=== Section Start ===

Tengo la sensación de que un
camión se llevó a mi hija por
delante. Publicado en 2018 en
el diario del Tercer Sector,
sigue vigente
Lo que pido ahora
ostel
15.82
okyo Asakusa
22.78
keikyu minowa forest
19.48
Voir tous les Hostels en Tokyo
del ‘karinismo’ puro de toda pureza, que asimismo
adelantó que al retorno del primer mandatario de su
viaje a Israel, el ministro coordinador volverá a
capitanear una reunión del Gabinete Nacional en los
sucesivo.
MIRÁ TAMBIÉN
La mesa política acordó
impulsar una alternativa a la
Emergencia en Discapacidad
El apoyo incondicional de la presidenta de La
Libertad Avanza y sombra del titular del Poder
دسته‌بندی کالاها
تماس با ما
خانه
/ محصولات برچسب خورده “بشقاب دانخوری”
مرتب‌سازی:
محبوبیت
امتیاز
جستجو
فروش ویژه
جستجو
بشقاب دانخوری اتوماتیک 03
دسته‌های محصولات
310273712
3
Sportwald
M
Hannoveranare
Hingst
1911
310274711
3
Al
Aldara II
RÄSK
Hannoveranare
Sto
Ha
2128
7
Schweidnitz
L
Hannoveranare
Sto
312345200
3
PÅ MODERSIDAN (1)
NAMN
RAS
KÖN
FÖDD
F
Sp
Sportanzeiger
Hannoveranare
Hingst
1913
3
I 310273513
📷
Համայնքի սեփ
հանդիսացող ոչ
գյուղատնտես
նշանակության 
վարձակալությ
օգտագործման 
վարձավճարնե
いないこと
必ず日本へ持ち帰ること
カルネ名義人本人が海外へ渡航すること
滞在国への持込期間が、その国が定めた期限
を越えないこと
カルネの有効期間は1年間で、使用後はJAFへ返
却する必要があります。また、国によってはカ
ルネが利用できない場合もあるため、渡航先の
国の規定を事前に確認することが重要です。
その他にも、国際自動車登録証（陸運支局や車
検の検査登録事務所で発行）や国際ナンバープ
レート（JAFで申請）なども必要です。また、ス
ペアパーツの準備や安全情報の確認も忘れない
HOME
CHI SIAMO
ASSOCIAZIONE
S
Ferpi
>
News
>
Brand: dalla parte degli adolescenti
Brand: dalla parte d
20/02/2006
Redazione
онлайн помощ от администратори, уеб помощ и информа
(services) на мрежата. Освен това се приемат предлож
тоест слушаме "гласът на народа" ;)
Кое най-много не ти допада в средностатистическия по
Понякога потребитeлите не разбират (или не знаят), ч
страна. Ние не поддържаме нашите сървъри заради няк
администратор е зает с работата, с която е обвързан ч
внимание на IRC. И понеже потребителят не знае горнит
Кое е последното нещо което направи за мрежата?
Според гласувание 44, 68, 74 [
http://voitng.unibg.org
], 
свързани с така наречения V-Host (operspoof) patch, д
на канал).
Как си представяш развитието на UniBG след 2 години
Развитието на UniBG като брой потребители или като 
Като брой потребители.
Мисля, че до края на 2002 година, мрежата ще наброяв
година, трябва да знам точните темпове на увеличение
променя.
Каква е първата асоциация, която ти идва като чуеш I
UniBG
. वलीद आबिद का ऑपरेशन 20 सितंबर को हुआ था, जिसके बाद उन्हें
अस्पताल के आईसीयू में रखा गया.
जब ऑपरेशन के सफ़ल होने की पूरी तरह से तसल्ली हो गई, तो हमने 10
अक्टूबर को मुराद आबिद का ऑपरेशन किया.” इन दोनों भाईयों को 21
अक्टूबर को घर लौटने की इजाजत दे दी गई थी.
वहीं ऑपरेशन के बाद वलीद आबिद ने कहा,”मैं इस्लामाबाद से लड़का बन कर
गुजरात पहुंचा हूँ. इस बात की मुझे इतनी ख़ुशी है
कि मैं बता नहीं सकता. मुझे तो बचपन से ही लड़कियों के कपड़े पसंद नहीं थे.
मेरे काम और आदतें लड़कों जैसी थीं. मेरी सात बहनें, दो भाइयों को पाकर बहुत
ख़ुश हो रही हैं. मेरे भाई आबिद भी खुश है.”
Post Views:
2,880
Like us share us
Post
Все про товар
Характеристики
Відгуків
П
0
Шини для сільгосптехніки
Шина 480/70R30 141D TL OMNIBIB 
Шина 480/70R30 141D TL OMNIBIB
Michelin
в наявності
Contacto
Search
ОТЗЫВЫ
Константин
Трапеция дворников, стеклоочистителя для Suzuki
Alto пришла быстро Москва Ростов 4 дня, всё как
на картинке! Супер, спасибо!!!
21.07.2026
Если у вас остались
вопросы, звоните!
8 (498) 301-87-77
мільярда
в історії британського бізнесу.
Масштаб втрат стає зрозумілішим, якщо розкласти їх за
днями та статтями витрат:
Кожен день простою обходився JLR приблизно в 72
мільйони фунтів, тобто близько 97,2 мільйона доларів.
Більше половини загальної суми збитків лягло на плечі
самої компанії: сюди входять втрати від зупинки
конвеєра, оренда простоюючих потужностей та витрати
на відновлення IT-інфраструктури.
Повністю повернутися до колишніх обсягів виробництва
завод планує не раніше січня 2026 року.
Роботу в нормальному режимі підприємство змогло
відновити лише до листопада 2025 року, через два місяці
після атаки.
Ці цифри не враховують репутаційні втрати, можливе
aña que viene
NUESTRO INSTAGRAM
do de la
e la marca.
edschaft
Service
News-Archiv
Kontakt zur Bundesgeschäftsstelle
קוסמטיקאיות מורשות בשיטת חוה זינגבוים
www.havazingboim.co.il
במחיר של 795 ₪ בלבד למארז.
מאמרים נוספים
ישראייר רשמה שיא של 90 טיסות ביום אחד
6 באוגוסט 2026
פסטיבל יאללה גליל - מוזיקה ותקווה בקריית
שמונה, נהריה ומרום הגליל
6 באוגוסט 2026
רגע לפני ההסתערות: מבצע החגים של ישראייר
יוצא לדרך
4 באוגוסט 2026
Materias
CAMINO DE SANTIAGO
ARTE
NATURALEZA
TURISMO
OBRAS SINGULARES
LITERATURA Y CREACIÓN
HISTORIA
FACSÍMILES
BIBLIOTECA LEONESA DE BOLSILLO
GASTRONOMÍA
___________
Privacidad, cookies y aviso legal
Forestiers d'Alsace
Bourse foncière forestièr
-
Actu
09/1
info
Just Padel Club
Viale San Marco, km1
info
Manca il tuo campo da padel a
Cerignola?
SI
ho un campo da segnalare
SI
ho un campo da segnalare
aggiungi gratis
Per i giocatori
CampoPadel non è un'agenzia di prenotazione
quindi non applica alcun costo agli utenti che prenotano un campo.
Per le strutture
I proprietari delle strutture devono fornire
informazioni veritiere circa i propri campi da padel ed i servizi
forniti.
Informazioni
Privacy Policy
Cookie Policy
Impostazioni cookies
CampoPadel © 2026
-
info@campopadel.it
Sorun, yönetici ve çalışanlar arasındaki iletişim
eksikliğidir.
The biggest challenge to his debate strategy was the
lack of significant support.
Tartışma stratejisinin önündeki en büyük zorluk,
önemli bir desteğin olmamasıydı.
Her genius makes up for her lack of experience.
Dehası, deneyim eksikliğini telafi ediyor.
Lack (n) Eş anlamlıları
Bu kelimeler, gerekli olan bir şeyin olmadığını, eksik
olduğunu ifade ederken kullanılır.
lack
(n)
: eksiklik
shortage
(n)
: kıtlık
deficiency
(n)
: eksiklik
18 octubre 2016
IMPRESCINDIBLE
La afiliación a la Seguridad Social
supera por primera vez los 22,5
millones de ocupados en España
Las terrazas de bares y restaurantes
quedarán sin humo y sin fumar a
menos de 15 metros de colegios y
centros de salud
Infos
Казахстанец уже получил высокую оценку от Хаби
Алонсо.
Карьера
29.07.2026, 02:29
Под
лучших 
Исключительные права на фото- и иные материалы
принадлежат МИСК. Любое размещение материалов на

=== Section End ===

What is needed
Every line in the records that holds the word "ישראייר" should be copied into the answer.

Your response
ישראייר רשמה שיא של 90 טיסות ביום אחד
רגע לפני ההסתערות: מבצע החגים של ישראייר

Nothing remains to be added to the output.